Regarding the impact on members Rosenthal said, “I think members will benefit from the fact that we’ll be able to focus on the core activities of the ADS and allocate our resources more in keeping with the percentages of our members. I don’t believe that the ADS has done or will do anything detrimental to our members and their ability to enjoy driving sports, I have some concerns that USEF rules will create difficulties for competitors, but I don’t know that because they haven’t made any definitive comments. We have competitions that are both USEF and ADS, the ADS is enthusiastic about keeping those competitions strong and healthy, it’s not clear whether the USEF will permit those competitions to exist, I hope they will, I encourage them to.”
On the impact on officials, he added, “I can’t really see that it does, for this year at least the USEF judges will attend our clinic. The USEF judges and ADS judges are the same people, not all our officials are USEF officials, but all USEF officials are ADS officials. The USEF issues separate licenses from the ones ADS issues, so that’s not a change. The USEF has always relied on our system to create officials, I’d be very surprised if they do anything different. This impacts our officials in no way at all, we’ll do exactly what we’ve always done with our officials.”
Rosenthal emphasized, “the board and I are grateful for the support we’ve received from our members over the course of the last few days. It was a difficult decision, but in the end the fact that we voted unanimously to do it tells you how clear we were in our belief that this was right for the ADS.”

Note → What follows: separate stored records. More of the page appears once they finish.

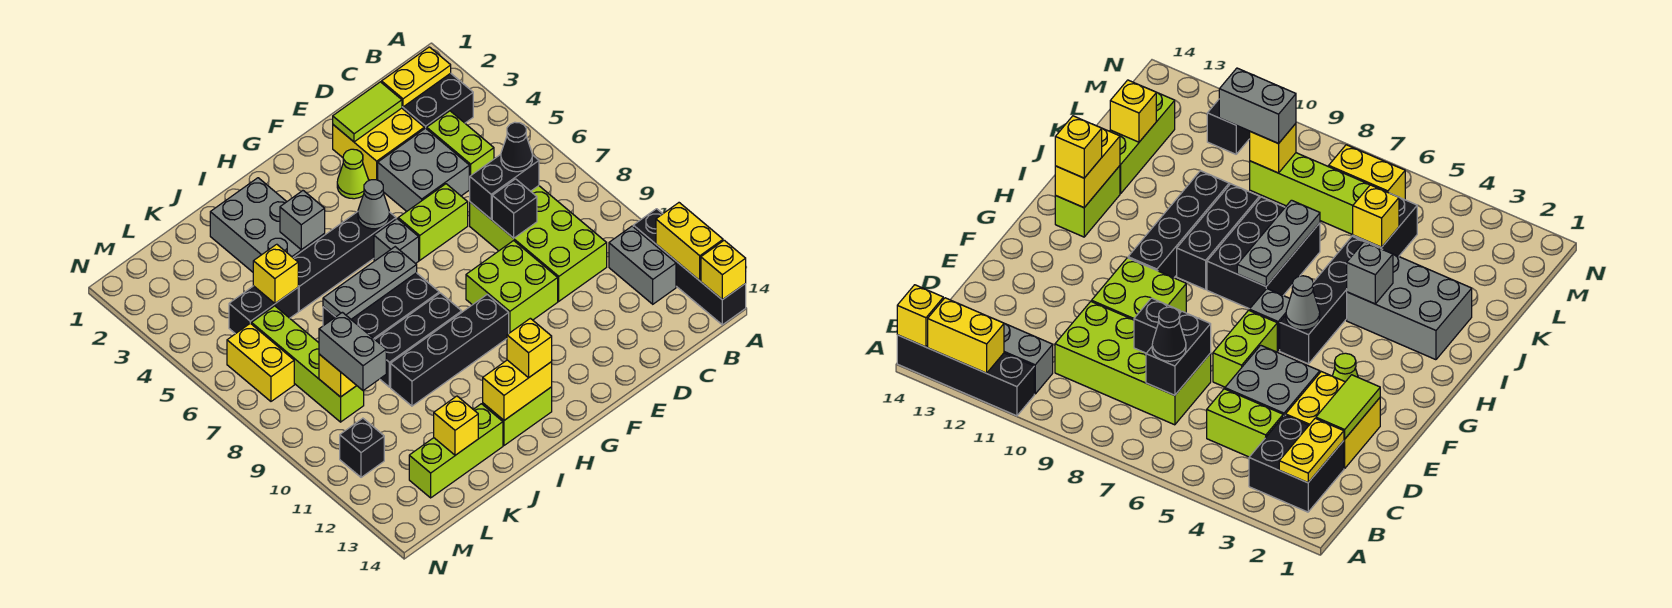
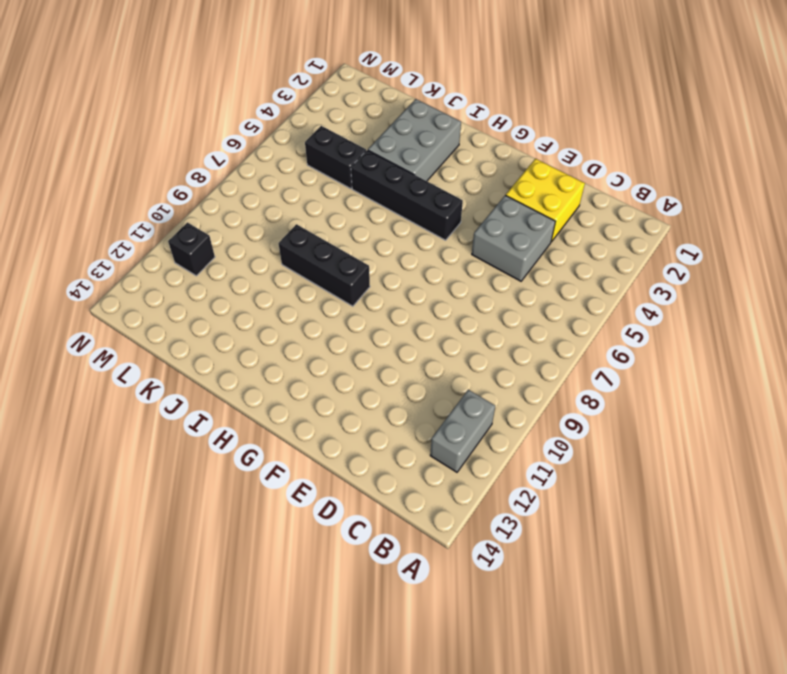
none -> black 1x4 brick [633,209,746,325]
none -> black 2x2 brick [402,73,473,129]
none -> lime 1x2 brick [427,111,494,188]
none -> lime 2x4 brick [470,186,607,301]

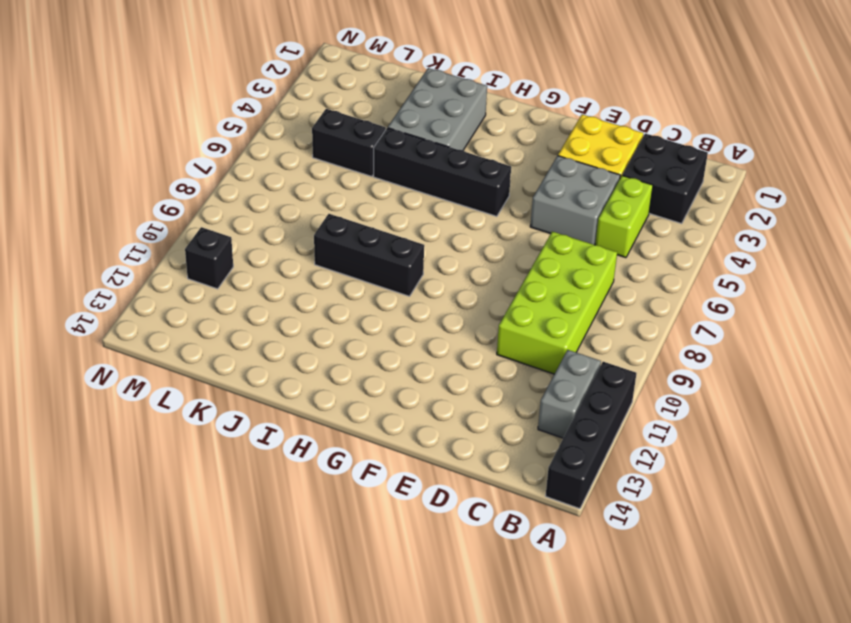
none -> lime 1x2 brick [398,184,468,260]
none -> lime 2x2 brick [466,241,558,333]
none -> lime 1x1 cone [337,149,369,199]
none -> grey 1x1 brick [374,219,419,264]

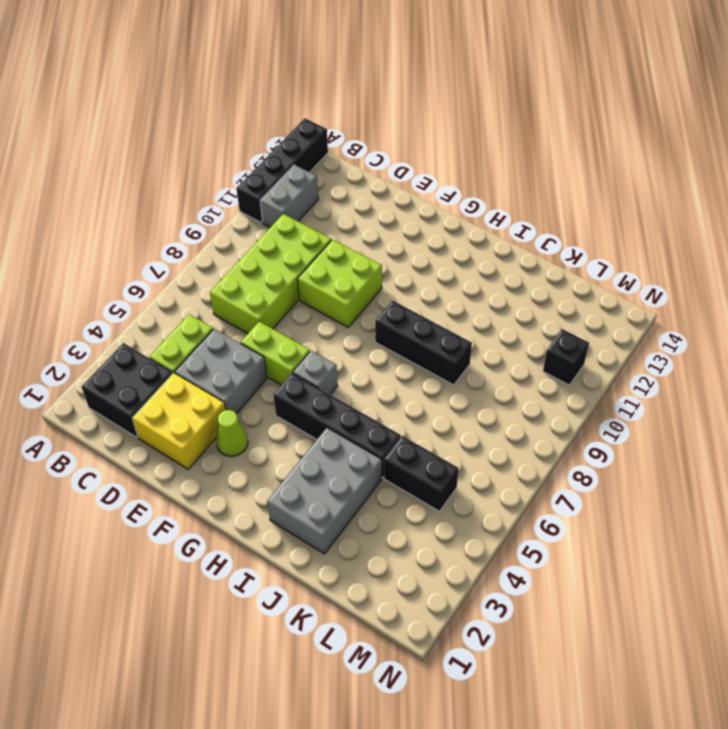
none -> black 1x4 brick [391,295,509,406]
none -> black 2x3 brick [323,273,439,339]
none -> lime 1x2 brick [483,387,552,445]
none -> lime 1x3 brick [409,404,503,498]

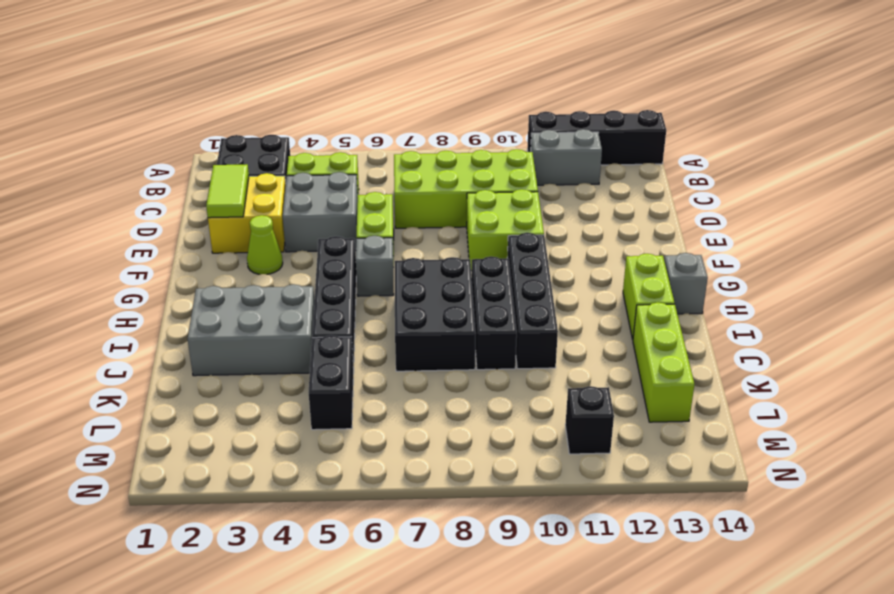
grey 1x1 brick [664,253,708,314] -> grey 1x1 brick moved to [280,191,325,250]
none -> lime 1x4 brick [251,306,364,422]
none -> yellow 1x2 brick [227,323,294,401]
none -> yellow 1x2 brick [656,203,723,281]
none -> yellow 1x1 brick [701,240,746,300]

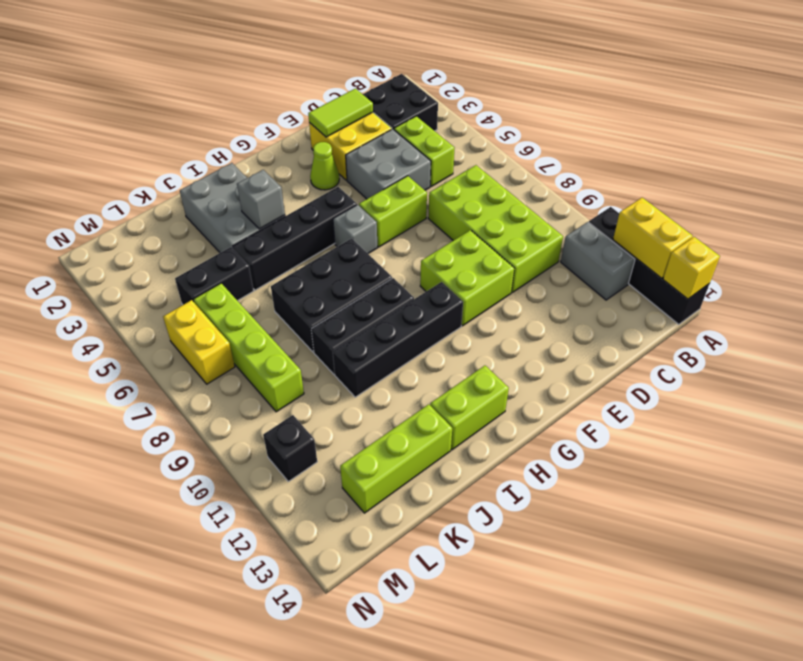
none -> yellow 1x2 plate [382,47,451,107]
none -> black 1x2 brick [469,155,539,219]
none -> black 1x1 brick [492,179,537,238]
none -> grey 1x1 cone [358,180,389,229]

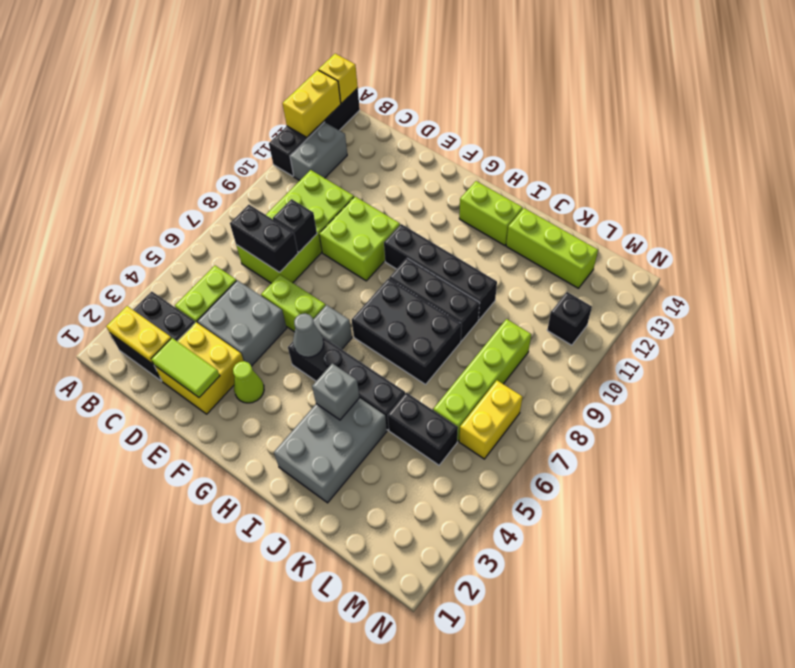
none -> grey 1x3 plate [323,247,417,319]
none -> yellow 1x2 brick [483,360,552,420]
none -> yellow 1x1 brick [253,244,298,303]
none -> yellow 1x1 brick [434,396,478,455]

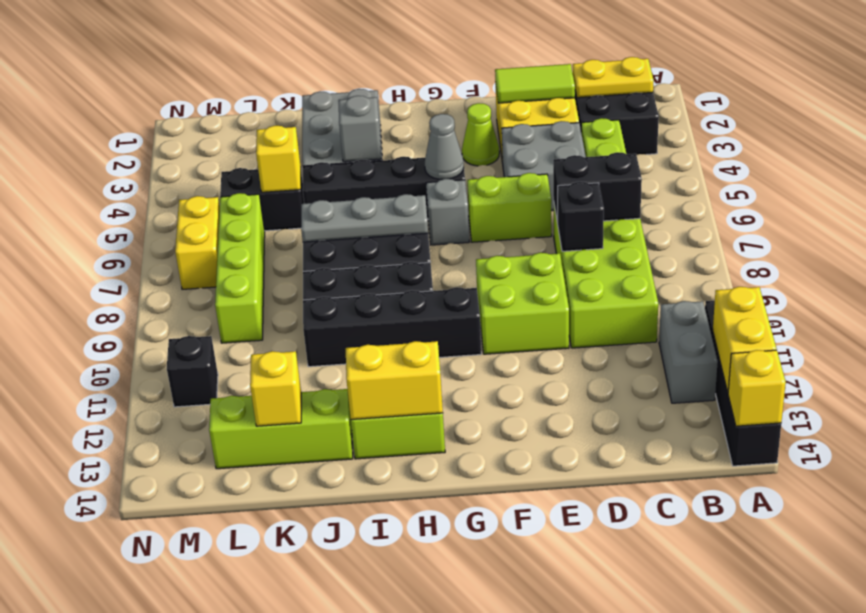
none -> yellow 1x1 brick [319,354,357,397]
none -> black 1x1 cone [501,122,532,172]
none -> yellow 1x1 brick [507,318,552,378]
none -> grey 1x2 brick [319,312,386,391]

The USEF has over 144,000 members, over 1,800 defining driving as a primary or secondary discipline. The ADS has just under 2,000 members, with fewer than 50 competing at the FEI levels. Neither organization has specific data on how many members are dual USEF-ADS members, though Rosenthal stated that he’d previously been told by the USEF that there are roughly “300 USEF members who chose driving” as a primary discipline on their registration. When asked about concerns over other affiliates leaving, since the ADS is the second affiliate to do so this year, the USEF said, “no.”